本文:
****************************************

先週ようやくポンペイ展にやっと行くことができました。

ナポリは行ったことがなく、ポンペイのフレスコ画を観たいということでかなり期待していたが、ほぼ期待通り、と書くと僭越だが、遺跡や考古を観る際には、その事物を通じた時代やその時代に生きて死んでいった人に出会う気がする。実際、遺跡に脚を運ぶ際には、巡礼的な気持ちに包まれる。
フィレンツェ考古博物館からも来ていたし、大理石像群や胸像の迫力が圧巻。ソンマ・ヴェスヴィアーナのディオニュソス像が良かった...。
バッカス像はミケランジェロが彫るまでは、酔った中年男性で描かれる+創られることが多いというのは知っていたけれど、このデュオニュソスは身体の弛緩・緊張バランスもギリシアの螺旋構造を受け継いでいる。つまり、コントラポストで表現される人間観。肉体を通じて、表現させるべきは精神である、その主題が活き活きと現れている。ドナテッロのダビデ(メルクリウス)の原形のような両性具有美。
「ROME」でずっとオクタヴィアヌスを観ていたからどうしても家系図をみるたびにあの面子を思い出してしまうのだが(現実にはもう少しストア派っぽくあそこまで私情で動いていたとは思えないが、あれはアングロサクソン的な視点からみたローマであろう。つまり、エピキュリアンを「美食家」としてしか翻訳できない英語圏での徒捕らえ方だろう。)
やはりアウヴストゥスはいい。
古代ギリシア文明というのは、アウグストゥス時代のローマ、そして初期ルネサンス、それからアリストテレス翻訳を通じた8-10世紀アラビア語圏で再生されていったといってもよい。
そのアウグストゥス時代にいかにギリシア文明が取り入れられ、共和制ローマと造形面でもちがうのかといった説明も丁寧だった。
アレクサンダー以降は、アポロンの顔はアレクサンダーに固定されたと言われているけれども、すでにシンボルと化していようともアウグストゥスはいい。あくまでも彼自身は「第一の市民」といっていたのも、欺瞞ではない。
月桂樹、オリーブ、ばらが描かれたフレスコも、初期ルネサンスを思わせるような緩やかな遠近法も良い。
フィレンツェのいくつかの最後の晩餐の背景にはこのポンペイのような植物や鳥が描かれたものがいくつかある。
葡萄のガーラントがなんとも地中海圏を思わせる。
(ローマではレモン、オレンジなどが多く、ギリシアのガーラントはリンゴや常緑樹+儀式の動物の骨である)
ローマ、エジプト、オリエント、初期キリスト教を巡る文化史などをすこしでも知っていれば、「イシスの儀式」のフレスコ画がとても興味深く貴重なものだとわかるだろう。2000年前に描かれた様子がよくわかる。陰影も見事。このような陰影はほんとうに、ジョットまで待たねば再生してこないのだから。

****************************************

付属データ:
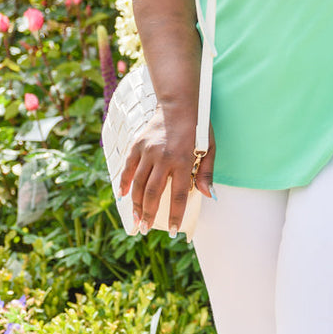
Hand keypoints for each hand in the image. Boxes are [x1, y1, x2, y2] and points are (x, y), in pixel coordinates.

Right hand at [119, 110, 214, 234]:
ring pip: (138, 184)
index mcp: (184, 160)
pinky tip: (123, 196)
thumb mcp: (210, 148)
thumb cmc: (197, 127)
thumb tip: (209, 195)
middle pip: (152, 193)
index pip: (178, 195)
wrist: (178, 103)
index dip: (174, 215)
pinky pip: (128, 168)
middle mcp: (163, 157)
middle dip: (149, 214)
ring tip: (136, 220)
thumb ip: (207, 173)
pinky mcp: (137, 145)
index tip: (171, 230)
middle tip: (146, 229)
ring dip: (135, 204)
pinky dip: (124, 183)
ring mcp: (148, 151)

****************************************

資料に関する設問:
**1)** ポンペイ展の感想文のうち、「バッカス像はミケランジェロが彫るまでは」で始まる段落を、主要な内容を保ったまま箇条書きにまとめてください。
**2)** ポンペイ展の感想文から、「ナポリは行ったことがなく、ポ」を含む語句で始まり「されていったといってもよい。」で終わる部分を、一字一句そのまま書き写してください。
**3)** ポンペイ展の感想文の最後の文に続けて、その先の文章を書き継いでください。

各設問の解答:
**1)**
- ミケランジェロが彫るまで、バッカス像は酔った中年男性として表されることが多かった。
- このディオニュソス像は、身体の弛緩と緊張のバランスにおいてギリシアの螺旋構造を受け継いでいる。
- その人間観はコントラポストで表現されており、肉体を通じて精神を表現するという主題が活き活きと現れている。
- ドナテッロのダビデ(メルクリウス)の原形のような両性具有美を備えている。

**2)**
ナポリは行ったことがなく、ポンペイのフレスコ画を観たいということでかなり期待していたが、ほぼ期待通り、と書くと僭越だが、遺跡や考古を観る際には、その事物を通じた時代やその時代に生きて死んでいった人に出会う気がする。実際、遺跡に脚を運ぶ際には、巡礼的な気持ちに包まれる。
フィレンツェ考古博物館からも来ていたし、大理石像群や胸像の迫力が圧巻。ソンマ・ヴェスヴィアーナのディオニュソス像が良かった...。
バッカス像はミケランジェロが彫るまでは、酔った中年男性で描かれる+創られることが多いというのは知っていたけれど、このデュオニュソスは身体の弛緩・緊張バランスもギリシアの螺旋構造を受け継いでいる。つまり、コントラポストで表現される人間観。肉体を通じて、表現させるべきは精神である、その主題が活き活きと現れている。ドナテッロのダビデ(メルクリウス)の原形のような両性具有美。
「ROME」でずっとオクタヴィアヌスを観ていたからどうしても家系図をみるたびにあの面子を思い出してしまうのだが(現実にはもう少しストア派っぽくあそこまで私情で動いていたとは思えないが、あれはアングロサクソン的な視点からみたローマであろう。つまり、エピキュリアンを「美食家」としてしか翻訳できない英語圏での徒捕らえ方だろう。)
やはりアウヴストゥスはいい。
古代ギリシア文明というのは、アウグストゥス時代のローマ、そして初期ルネサンス、それからアリストテレス翻訳を通じた8-10世紀アラビア語圏で再生されていったといってもよい。

**3)**
モザイク画や考古系の展示はカルタゴ展のほうが実は見ごたえがあったのだが、ナポリらしく海のモチーフを沢山使った練り硝子と貝殻のモザイク噴水もよかった。
双頭の蛇の指輪が展示してあった。
「グノーシスと古代宇宙論」(ヘルメス文書・ポマンドレース)に双頭の蛇がなにを意味するか書いてある。古代世界と古典学に興味があったらお勧めしたい。
帝政ローマにおけるエジプト・アレクサンドリアのイメージもわかってくるのではないだろうか。(こうしたことを含めて、私も調べ中なのではありますが)
図録は本当に充実しています。
ローマ関係はもうある程度の書籍も図版もみたり所有してはいますれども今回のものはとても情報量も多く印刷もきれいでとてても貴重な資料です。
先日記事にしたように、帰りはMFによってお茶を頂きました。
のえるさんとオペラ座のすべての映画ほかかなり山積していたバレエ話ができてよかったです。
上野にはもうすこし、作品をみたあとに感想を論じられたり、いろいろ情報交換ができるような手軽かつ今みてきた美術館の余韻をのこせるような、カフェレストラン、ビストロなどが増えないものでしょうか。
舞台をみたあとも、美術;博物館をみたあともそう思います。
ポンペイ展の図録や解説にちゃんとイタリアの研究者が関わって作成されているので、トリノエジプト展で感じたようないいかげんさも感じられず、充実した展示だった。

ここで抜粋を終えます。